Given Quadratic Equation is

$\rm :\longmapsto\: {4x}^{2} + 4 \sqrt{3}x + 3 = 0$

Step :- 1 Shift the constant term on RHS.

$\rm :\longmapsto\: {4x}^{2} + 4 \sqrt{3}x= - \: 3$

Step :- 2 Make the coefficient of x² unity, So Divide both sides by 4.

$\rm :\longmapsto\: {x}^{2} +\sqrt{3}x= - \: \dfrac{3}{4}$

Step :- 3 Add square of half the coefficient of x on both sides,

$\rm :\longmapsto\: {x}^{2} +\sqrt{3}x + {\bigg(\dfrac{ \sqrt{3} }{2} \bigg) }^{2} = - \: \dfrac{3}{4} + {\bigg(\dfrac{ \sqrt{3} }{2} \bigg) }^{2}$

$\rm :\longmapsto\: {x}^{2} +2 \times\dfrac{ \sqrt{3} }{2} \times x + {\bigg(\dfrac{ \sqrt{3} }{2} \bigg) }^{2} = - \:\dfrac{3}{4}+\dfrac{3}{4}$

$\rm :\longmapsto\:{\bigg(x + \dfrac{ \sqrt{3} }{2} \bigg) }^{2} = 0$

$\rm :\longmapsto\:{\bigg(x + \dfrac{ \sqrt{3} }{2} \bigg) } = 0$

$\bf\implies \:x = - \: \dfrac{ \sqrt{3} }{2}$

Answer :- 2

Given Quadratic Equation is

$\rm :\longmapsto\: {2x}^{2} + x - 4 = 0$

Step :- 1 Shift the constant term on RHS.

$\rm :\longmapsto\: {2x}^{2} + x = 4$

Step :- 2 Make the coefficient of x² unity, So Divide both sides by 2.

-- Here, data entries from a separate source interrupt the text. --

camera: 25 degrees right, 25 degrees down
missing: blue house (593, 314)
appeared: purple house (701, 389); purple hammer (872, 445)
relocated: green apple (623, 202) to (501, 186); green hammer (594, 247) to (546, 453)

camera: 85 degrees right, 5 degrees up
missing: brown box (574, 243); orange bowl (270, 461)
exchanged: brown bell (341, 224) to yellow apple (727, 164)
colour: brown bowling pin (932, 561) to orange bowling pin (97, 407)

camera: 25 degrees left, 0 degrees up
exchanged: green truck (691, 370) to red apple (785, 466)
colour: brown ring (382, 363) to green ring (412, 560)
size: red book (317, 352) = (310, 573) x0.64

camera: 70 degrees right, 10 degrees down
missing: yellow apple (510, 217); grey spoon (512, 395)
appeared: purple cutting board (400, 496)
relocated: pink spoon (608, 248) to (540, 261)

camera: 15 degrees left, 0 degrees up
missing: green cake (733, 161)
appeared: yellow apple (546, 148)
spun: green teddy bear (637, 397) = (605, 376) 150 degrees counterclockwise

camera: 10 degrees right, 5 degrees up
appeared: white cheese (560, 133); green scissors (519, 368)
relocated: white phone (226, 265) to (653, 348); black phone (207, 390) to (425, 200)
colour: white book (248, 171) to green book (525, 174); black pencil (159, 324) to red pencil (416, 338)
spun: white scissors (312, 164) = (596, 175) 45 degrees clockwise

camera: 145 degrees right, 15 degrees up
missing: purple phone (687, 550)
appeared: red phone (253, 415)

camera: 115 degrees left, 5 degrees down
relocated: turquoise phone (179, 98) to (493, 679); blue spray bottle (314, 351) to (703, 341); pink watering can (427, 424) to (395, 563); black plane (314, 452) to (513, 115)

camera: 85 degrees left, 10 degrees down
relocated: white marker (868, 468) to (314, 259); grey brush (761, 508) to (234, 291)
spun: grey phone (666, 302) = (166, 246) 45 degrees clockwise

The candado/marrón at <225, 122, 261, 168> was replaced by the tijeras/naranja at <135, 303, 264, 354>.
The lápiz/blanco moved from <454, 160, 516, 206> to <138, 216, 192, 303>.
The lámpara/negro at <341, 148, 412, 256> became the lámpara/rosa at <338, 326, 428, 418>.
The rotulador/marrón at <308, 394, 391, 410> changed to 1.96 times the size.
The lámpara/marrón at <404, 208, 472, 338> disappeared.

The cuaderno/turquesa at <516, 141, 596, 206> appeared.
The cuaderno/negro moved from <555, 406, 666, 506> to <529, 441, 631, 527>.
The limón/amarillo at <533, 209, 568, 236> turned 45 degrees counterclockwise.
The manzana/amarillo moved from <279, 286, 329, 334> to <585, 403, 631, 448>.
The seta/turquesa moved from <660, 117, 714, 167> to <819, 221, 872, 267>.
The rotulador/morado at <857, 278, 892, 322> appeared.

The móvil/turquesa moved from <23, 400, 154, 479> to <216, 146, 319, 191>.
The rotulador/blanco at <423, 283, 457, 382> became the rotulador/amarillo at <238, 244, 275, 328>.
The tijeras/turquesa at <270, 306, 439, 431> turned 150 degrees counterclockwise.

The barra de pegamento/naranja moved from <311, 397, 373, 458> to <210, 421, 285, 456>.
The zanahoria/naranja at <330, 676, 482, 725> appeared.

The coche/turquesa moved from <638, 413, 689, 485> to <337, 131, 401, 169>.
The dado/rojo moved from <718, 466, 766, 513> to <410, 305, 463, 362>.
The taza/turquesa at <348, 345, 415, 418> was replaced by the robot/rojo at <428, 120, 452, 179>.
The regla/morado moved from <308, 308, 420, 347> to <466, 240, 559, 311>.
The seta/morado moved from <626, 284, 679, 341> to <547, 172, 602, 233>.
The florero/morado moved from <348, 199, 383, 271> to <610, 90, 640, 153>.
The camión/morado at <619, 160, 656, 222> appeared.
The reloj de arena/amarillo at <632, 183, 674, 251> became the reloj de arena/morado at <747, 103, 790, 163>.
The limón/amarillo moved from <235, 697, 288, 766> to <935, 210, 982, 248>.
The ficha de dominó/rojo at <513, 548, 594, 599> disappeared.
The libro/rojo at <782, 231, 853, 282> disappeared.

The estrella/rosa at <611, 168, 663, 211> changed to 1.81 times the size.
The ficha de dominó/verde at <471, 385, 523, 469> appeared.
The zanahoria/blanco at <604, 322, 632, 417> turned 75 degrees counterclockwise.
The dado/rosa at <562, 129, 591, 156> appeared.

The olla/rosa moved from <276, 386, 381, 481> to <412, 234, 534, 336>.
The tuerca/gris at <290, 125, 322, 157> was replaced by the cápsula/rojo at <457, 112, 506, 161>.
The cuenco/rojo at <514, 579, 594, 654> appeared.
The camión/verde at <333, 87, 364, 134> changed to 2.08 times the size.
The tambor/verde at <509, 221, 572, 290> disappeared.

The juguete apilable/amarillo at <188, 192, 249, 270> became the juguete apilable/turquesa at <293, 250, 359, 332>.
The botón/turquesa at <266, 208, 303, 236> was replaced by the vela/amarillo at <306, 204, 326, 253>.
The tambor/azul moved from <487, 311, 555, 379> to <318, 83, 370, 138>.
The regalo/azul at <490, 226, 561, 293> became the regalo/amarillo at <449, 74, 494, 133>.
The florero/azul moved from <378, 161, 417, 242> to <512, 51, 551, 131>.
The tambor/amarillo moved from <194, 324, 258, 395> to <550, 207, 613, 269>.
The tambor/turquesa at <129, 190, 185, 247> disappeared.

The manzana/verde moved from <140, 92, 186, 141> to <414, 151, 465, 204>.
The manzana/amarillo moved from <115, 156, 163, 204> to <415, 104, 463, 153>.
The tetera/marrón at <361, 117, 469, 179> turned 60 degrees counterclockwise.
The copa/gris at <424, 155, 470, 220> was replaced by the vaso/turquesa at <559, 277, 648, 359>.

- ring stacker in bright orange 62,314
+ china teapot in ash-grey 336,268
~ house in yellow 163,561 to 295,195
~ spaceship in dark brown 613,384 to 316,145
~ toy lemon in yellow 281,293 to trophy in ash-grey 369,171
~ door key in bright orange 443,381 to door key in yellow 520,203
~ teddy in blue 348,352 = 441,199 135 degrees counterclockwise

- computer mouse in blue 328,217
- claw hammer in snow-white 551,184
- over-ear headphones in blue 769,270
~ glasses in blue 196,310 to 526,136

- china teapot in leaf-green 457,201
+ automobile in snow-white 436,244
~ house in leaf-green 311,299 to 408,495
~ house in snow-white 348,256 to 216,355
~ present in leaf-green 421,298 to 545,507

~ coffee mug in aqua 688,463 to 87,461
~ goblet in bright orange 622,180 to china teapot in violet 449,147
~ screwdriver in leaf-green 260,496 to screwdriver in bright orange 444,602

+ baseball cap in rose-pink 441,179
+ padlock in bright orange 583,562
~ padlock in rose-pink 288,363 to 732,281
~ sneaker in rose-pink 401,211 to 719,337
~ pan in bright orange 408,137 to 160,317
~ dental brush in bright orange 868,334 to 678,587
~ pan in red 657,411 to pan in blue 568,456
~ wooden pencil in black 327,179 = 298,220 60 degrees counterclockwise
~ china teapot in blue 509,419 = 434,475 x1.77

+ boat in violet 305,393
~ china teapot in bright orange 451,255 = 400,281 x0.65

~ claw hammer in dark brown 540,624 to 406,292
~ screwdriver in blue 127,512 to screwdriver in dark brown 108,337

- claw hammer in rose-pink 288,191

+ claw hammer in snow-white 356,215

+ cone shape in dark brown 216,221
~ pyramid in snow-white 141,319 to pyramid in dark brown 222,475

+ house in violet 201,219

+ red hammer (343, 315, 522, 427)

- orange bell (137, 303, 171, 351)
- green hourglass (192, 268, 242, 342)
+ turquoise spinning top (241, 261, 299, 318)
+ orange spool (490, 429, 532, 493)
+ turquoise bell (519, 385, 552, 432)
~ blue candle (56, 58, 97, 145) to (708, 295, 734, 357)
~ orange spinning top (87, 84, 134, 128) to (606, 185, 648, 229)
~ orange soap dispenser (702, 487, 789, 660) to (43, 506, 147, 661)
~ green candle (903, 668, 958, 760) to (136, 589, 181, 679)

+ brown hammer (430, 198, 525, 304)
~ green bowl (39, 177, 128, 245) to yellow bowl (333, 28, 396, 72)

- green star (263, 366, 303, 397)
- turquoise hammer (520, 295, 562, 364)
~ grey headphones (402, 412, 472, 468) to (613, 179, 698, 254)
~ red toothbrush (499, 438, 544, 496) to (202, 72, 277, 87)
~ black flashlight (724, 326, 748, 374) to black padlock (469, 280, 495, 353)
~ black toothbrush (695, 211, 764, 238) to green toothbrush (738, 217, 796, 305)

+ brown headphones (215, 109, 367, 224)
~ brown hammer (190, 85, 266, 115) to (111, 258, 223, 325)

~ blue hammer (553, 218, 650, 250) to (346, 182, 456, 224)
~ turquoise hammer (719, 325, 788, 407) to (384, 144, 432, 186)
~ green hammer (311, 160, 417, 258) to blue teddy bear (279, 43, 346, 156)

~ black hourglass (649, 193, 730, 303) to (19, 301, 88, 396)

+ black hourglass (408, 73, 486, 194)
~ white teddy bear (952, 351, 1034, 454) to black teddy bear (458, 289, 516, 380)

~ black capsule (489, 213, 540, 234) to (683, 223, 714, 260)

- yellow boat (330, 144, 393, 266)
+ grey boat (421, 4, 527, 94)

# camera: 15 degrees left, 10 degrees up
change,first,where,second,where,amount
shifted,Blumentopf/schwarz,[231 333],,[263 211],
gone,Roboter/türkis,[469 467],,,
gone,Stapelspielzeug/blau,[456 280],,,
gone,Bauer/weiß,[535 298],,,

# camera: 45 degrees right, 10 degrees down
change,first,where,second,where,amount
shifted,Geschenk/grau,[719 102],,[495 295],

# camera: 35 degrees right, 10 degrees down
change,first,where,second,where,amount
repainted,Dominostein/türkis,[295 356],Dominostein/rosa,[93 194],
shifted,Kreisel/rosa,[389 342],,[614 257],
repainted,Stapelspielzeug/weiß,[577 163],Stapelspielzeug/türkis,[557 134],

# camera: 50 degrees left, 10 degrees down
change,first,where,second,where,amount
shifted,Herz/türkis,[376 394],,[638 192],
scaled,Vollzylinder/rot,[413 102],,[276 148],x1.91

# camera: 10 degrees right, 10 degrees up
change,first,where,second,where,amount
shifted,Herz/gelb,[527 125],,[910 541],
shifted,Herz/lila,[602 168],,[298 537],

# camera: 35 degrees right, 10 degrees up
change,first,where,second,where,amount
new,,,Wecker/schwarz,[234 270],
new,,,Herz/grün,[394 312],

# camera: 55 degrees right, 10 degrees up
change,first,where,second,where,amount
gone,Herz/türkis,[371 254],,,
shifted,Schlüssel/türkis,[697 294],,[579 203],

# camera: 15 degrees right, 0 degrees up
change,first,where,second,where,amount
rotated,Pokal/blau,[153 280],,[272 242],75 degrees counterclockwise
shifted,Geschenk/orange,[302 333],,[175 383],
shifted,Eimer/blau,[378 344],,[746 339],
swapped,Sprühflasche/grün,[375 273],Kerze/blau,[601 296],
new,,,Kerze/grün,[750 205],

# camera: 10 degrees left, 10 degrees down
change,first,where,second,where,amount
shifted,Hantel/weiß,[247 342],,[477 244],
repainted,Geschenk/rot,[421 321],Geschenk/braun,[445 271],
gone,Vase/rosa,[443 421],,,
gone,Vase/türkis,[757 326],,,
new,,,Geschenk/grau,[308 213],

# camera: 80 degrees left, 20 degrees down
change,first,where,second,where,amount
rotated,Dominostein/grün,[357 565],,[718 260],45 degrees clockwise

$\rm :\longmapsto\: {x}^{2} + \dfrac{1}{2} x = 2$

Step :- 3 Add square of half the coefficient of x on both sides,

$\rm :\longmapsto\: {x}^{2} + \dfrac{1}{2} x + {\bigg(\dfrac{1}{4} \bigg) }^{2} = 2 + {\bigg(\dfrac{1}{4} \bigg) }^{2}$

$\rm :\longmapsto\: {x}^{2} +2 \times \dfrac{1}{4} x + {\bigg(\dfrac{1}{4} \bigg) }^{2} = 2 + {\bigg(\dfrac{1}{16} \bigg) }$

$\rm :\longmapsto\:{\bigg(x + \dfrac{1}{4}\bigg) }^{2} = \dfrac{32 + 1}{16}$

$\rm :\longmapsto\:{\bigg(x + \dfrac{1}{4}\bigg) }^{2} = \dfrac{33}{16}$

$\rm :\longmapsto\:{\bigg(x + \dfrac{1}{4}\bigg) }= \pm \: \dfrac{ \sqrt{33} }{4}$

$\rm :\longmapsto\:x= - \: \dfrac{1}{4} \pm \: \dfrac{ \sqrt{33} }{4}$

$\bf\implies \:x = \dfrac{ - 1 + \sqrt{33} }{4} \: \: \: or \: \: \: \dfrac{ - 1 - \sqrt{33} }{4}$

Additional Information :-

Nature of roots :-

Let us consider a quadratic equation ax² + bx + c = 0, then nature of roots of quadratic equation depends upon Discriminant (D) of the quadratic equation.

• If Discriminant, D > 0, then roots of the equation are real and unequal.

• If Discriminant, D = 0, then roots of the equation are real and equal.

• If Discriminant, D < 0, then roots of the equation are unreal or complex or imaginary.

Where,

• Discriminant, D = b² - 4ac